The government of Japan has asked the United States to OK the export of liquefied natural gas (LNG) so that it might benefit from greater gas supply security, according to a report in The Daily Yomiuri, which cited unnamed sources.
Japan is seeking energy supplies to make up for the output from nuclear reactors shuttered following its tsunami and meltdown disaster last year (see Daily GPI, March 15, 2011).

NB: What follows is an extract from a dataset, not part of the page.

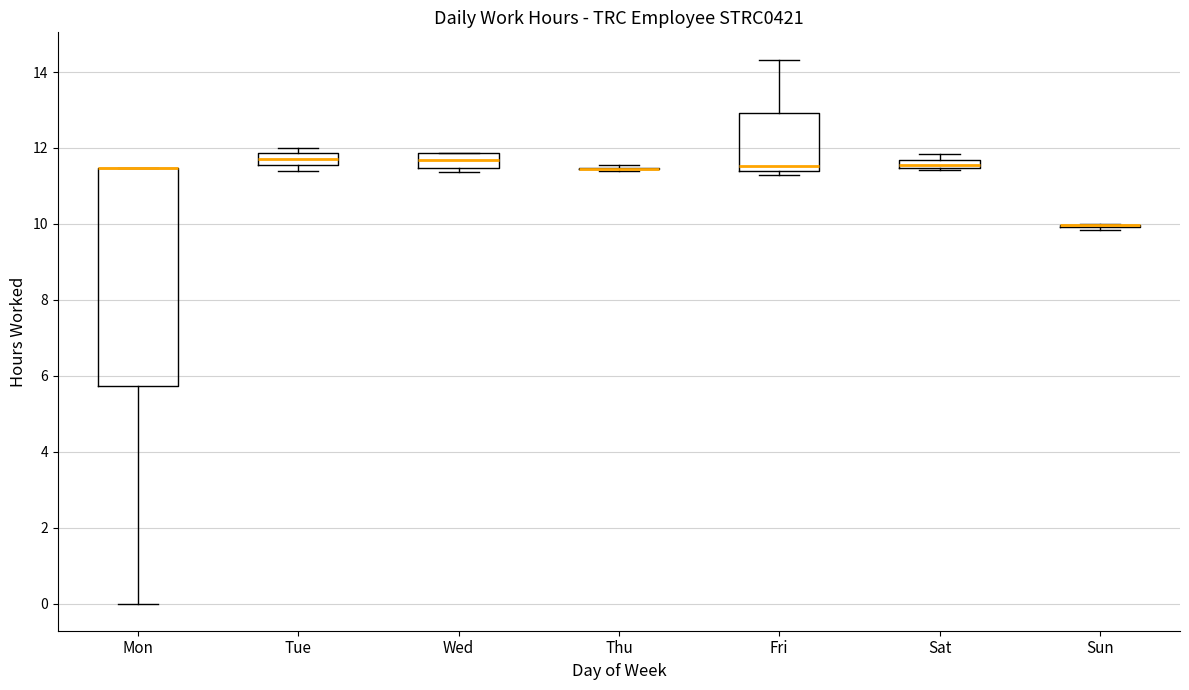

Which box is the tallest, from its lower edge to its upper edge?

Mon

Additionally, Japan is seen as the most vulnerable to any blockage of the Strait of Hormuz that could arise from escalating tensions between Iran and the West (see Daily GPI, Jan. 10).
At the request of U.S. ally Japan, the two governments have begun talks so Prime Minister Yoshihiko Noda and President Barack Obama can reach an agreement on exporting LNG during Noda’s scheduled visit to the United States this spring, according to the newspaper. According to the Yomiuri report, published online Thursday, the Japanese government is asking the U.S. to permit export of LNG produced by planned projects at existing LNG terminals in Louisiana and Maryland.

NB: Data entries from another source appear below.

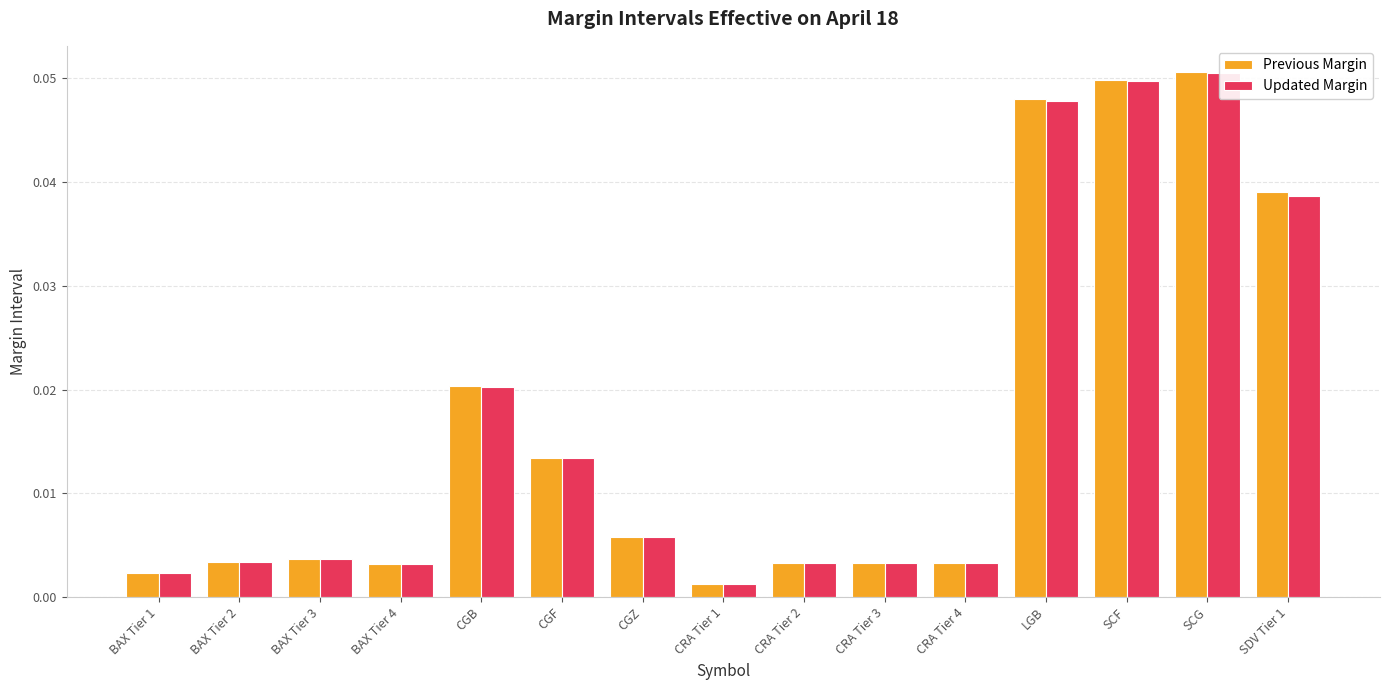

What is the label of the 5th bar from the left?

CGB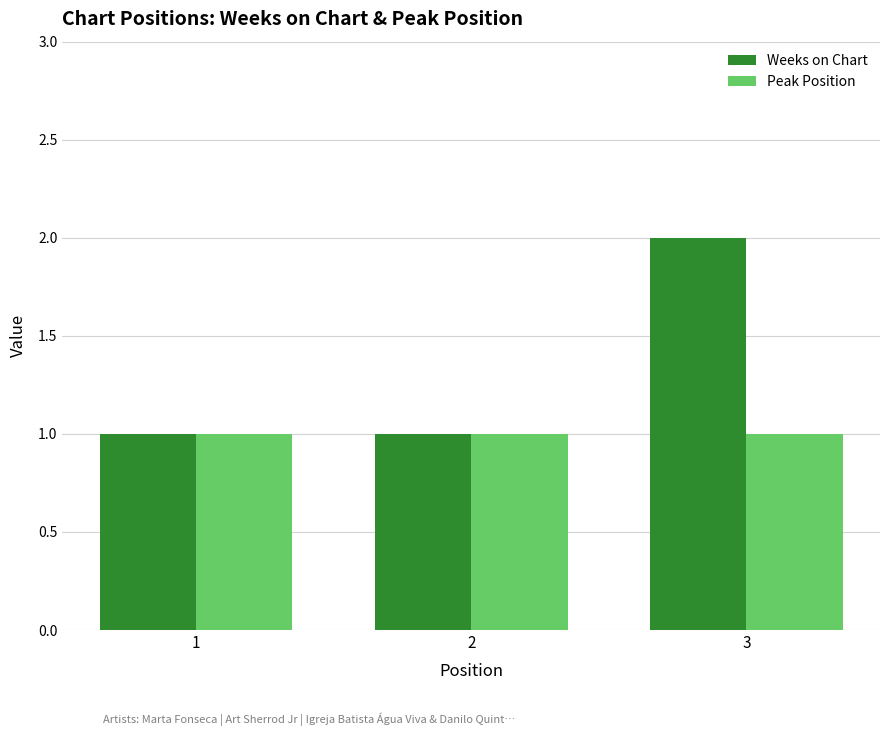

True or false: Peak Position has a value of 1 at 2.

True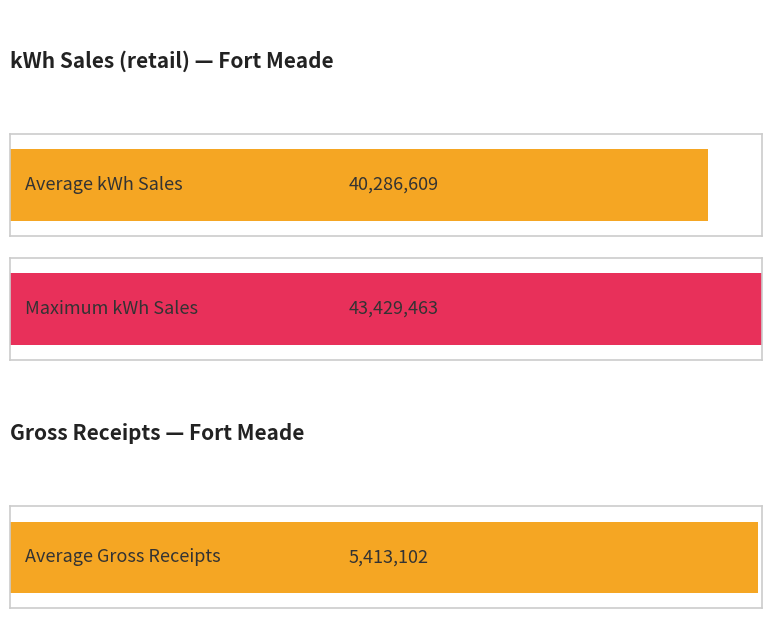

Which series has the largest range (max minus min)?

kWh Sales (retail)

Dominion Resources continues to move forward with its plan to export LNG from its Cove Point terminal in Lusby, MD, which is situated on the Chesapeake Bay (see Daily GPI, Oct. 12, 2011). The plan to export up to 1 Bcf/d of domestic gas over a 25-year period to any country that has, or in the future develops, the capacity to import LNG via tanker, or that has — or in the future enters into — an FTA with the United States, was approved by the U.S. Department of Energy last fall (see Daily GPI, Feb. 9).
Multiple U.S. LNG export projects have received DOE clearance to export to countries that are party to a free trade agreement (FTA) with the United States; however, Japan is not such a country (see Daily GPI, Jan. 23; Dec. 9, 2011). Recently, Energy Secretary Stephen Chu said his department would hold off on granting authorizations to export to non-FTA countries until after the potential impact of exports on domestic gas markets has been analyzed (see Daily GPI, Feb. 17).
Exports of LNG would have a negligible impact on domestic gas supply and prices, according to a position paper released by the Interstate Natural Gas Association of America (see Daily GPI, Feb. 23). However, gas consumers have sounded alarm bells about the potential impact on domestic prices, and a recent Energy Information Administration analysis found that imports would lift prices (see Daily GPI, Jan. 20).